• _Task details_: Can you quote the stretch of items below from their very first line through the line containing "name author: Jacq.", with both of those lines included, word for word?
_____
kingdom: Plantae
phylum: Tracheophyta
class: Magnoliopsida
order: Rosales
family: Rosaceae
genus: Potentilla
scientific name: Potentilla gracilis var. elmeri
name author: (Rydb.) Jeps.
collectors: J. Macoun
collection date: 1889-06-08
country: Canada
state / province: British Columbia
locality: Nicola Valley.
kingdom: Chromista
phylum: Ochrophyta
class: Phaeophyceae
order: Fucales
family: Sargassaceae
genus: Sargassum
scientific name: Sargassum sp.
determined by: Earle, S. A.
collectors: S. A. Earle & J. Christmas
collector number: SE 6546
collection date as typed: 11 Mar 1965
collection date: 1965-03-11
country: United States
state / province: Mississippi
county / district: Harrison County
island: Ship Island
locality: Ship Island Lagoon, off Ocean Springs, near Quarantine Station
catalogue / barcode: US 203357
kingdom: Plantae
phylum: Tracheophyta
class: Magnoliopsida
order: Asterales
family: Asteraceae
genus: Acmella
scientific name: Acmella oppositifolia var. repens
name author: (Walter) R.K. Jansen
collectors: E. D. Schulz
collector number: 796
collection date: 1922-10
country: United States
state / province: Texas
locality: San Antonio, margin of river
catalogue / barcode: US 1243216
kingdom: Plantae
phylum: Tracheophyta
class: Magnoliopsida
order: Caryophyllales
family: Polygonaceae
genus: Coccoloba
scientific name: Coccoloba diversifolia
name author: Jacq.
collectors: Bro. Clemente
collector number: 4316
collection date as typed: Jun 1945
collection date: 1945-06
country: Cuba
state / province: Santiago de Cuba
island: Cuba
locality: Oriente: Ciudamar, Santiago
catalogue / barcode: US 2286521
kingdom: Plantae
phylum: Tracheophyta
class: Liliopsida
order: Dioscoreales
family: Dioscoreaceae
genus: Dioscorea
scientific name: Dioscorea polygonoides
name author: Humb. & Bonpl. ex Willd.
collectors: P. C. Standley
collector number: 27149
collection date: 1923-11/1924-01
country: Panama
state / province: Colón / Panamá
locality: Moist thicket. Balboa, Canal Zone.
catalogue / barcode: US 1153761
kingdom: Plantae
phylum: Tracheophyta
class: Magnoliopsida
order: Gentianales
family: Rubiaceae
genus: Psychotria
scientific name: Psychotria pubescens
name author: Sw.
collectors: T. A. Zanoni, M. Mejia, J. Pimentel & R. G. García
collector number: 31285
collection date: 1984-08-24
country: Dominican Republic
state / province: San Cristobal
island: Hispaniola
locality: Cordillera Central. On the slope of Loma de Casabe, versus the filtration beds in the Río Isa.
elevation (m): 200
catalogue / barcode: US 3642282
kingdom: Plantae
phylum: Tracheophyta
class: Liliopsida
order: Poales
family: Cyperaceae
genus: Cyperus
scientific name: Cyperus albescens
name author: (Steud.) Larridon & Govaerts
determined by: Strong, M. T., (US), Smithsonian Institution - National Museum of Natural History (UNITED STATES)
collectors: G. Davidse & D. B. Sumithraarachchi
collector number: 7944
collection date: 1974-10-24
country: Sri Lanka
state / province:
_____
• _Correct response_:
kingdom: Plantae
phylum: Tracheophyta
class: Magnoliopsida
order: Rosales
family: Rosaceae
genus: Potentilla
scientific name: Potentilla gracilis var. elmeri
name author: (Rydb.) Jeps.
collectors: J. Macoun
collection date: 1889-06-08
country: Canada
state / province: British Columbia
locality: Nicola Valley.
kingdom: Chromista
phylum: Ochrophyta
class: Phaeophyceae
order: Fucales
family: Sargassaceae
genus: Sargassum
scientific name: Sargassum sp.
determined by: Earle, S. A.
collectors: S. A. Earle & J. Christmas
collector number: SE 6546
collection date as typed: 11 Mar 1965
collection date: 1965-03-11
country: United States
state / province: Mississippi
county / district: Harrison County
island: Ship Island
locality: Ship Island Lagoon, off Ocean Springs, near Quarantine Station
catalogue / barcode: US 203357
kingdom: Plantae
phylum: Tracheophyta
class: Magnoliopsida
order: Asterales
family: Asteraceae
genus: Acmella
scientific name: Acmella oppositifolia var. repens
name author: (Walter) R.K. Jansen
collectors: E. D. Schulz
collector number: 796
collection date: 1922-10
country: United States
state / province: Texas
locality: San Antonio, margin of river
catalogue / barcode: US 1243216
kingdom: Plantae
phylum: Tracheophyta
class: Magnoliopsida
order: Caryophyllales
family: Polygonaceae
genus: Coccoloba
scientific name: Coccoloba diversifolia
name author: Jacq.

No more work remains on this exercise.